* Teks Bacaan
• • • • •

Salurkan Zakat, Infaq, Shadaqah dan Wakaf anda ke ZISWAF al-Muhajirin

Panitia Renovasi Masjid Al-Muhajirin

renovasi Masjid Al-Muhajirin ke Bank Syariah Mandiri KCP Jatinangor an. Panitia Renovasi Al Muhajirin Nomor Rekening 1000-555-777

iklan

jazakamullah ahsanal jaza' semoga Allah SWT akan membalas kalian dengan balasan yang terbaik. aamiin yaa robbal 'alamiin...

Jumat, 21 Desember 2012

Wahyu Pertama



Wahyu Pertama
Oleh : Iyan Rofianto
Bismillahirrahmaanirrahiim,
Bacalah dengan (menyebut) Nama Rabb-mu yang menciptakan, (QS . 96:1) Dia telah menciptakan manusia dengan segumpal darah. (QS. 96:2) Bacalah, dan Rabb-mulah Yang Paling Pemurah, (QS. 96:3) Yang mengajar (manusia) dengan perantaraan kalam. (QS. 96:4) Dia mengajarkan kepada manusia apa yang tidak diketahuinya. (QS. 96:5)

• • • • •

* Data yang Diberikan
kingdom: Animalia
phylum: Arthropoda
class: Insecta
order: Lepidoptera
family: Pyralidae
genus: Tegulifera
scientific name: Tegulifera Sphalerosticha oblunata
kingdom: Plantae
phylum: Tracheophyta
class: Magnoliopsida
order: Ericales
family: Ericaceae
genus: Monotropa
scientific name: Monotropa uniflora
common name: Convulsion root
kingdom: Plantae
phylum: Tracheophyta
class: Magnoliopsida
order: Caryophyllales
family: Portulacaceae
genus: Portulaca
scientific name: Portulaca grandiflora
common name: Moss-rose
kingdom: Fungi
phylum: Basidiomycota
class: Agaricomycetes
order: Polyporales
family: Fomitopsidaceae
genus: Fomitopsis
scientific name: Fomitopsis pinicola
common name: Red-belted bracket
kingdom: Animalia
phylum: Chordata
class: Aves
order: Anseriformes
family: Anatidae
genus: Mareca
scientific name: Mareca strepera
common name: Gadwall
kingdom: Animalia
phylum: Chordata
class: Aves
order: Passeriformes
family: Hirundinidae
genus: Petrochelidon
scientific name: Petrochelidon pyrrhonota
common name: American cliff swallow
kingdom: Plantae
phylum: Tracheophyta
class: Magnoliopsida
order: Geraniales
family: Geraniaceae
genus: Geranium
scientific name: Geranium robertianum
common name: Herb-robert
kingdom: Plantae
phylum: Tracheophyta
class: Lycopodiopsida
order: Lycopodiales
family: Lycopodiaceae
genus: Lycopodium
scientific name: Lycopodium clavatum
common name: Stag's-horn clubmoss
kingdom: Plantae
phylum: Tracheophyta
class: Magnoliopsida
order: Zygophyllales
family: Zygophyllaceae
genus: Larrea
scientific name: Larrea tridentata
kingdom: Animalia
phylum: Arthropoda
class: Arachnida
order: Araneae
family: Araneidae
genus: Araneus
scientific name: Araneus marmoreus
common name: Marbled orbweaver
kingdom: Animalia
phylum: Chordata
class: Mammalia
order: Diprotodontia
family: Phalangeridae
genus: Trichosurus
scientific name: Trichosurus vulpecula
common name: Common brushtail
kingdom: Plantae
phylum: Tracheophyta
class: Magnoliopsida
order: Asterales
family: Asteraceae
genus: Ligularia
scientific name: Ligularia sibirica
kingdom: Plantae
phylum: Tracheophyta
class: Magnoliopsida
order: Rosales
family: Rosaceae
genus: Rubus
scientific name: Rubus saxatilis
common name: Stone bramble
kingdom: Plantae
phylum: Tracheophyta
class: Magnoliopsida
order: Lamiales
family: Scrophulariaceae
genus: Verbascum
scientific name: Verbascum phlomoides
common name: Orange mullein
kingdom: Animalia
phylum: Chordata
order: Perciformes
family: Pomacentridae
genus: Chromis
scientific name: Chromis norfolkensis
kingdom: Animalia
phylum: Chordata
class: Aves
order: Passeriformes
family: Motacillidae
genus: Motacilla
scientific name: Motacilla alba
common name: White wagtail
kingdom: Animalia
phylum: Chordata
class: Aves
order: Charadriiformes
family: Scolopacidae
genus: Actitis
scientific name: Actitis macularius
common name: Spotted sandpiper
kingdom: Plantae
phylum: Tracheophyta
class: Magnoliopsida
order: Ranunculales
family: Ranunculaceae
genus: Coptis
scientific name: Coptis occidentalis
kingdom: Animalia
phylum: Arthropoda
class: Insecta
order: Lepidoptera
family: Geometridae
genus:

• • • • •

Mohon ketik ulang teks bacaan di atas secara utuh, tanpa mengubah satu huruf pun.

Salurkan Zakat, Infaq, Shadaqah dan Wakaf anda ke ZISWAF al-Muhajirin

Panitia Renovasi Masjid Al-Muhajirin

renovasi Masjid Al-Muhajirin ke Bank Syariah Mandiri KCP Jatinangor an. Panitia Renovasi Al Muhajirin Nomor Rekening 1000-555-777

iklan

jazakamullah ahsanal jaza' semoga Allah SWT akan membalas kalian dengan balasan yang terbaik. aamiin yaa robbal 'alamiin...

Jumat, 21 Desember 2012

Wahyu Pertama



Wahyu Pertama
Oleh : Iyan Rofianto
Bismillahirrahmaanirrahiim,
Bacalah dengan (menyebut) Nama Rabb-mu yang menciptakan, (QS . 96:1) Dia telah menciptakan manusia dengan segumpal darah. (QS. 96:2) Bacalah, dan Rabb-mulah Yang Paling Pemurah, (QS. 96:3) Yang mengajar (manusia) dengan perantaraan kalam. (QS. 96:4) Dia mengajarkan kepada manusia apa yang tidak diketahuinya. (QS. 96:5)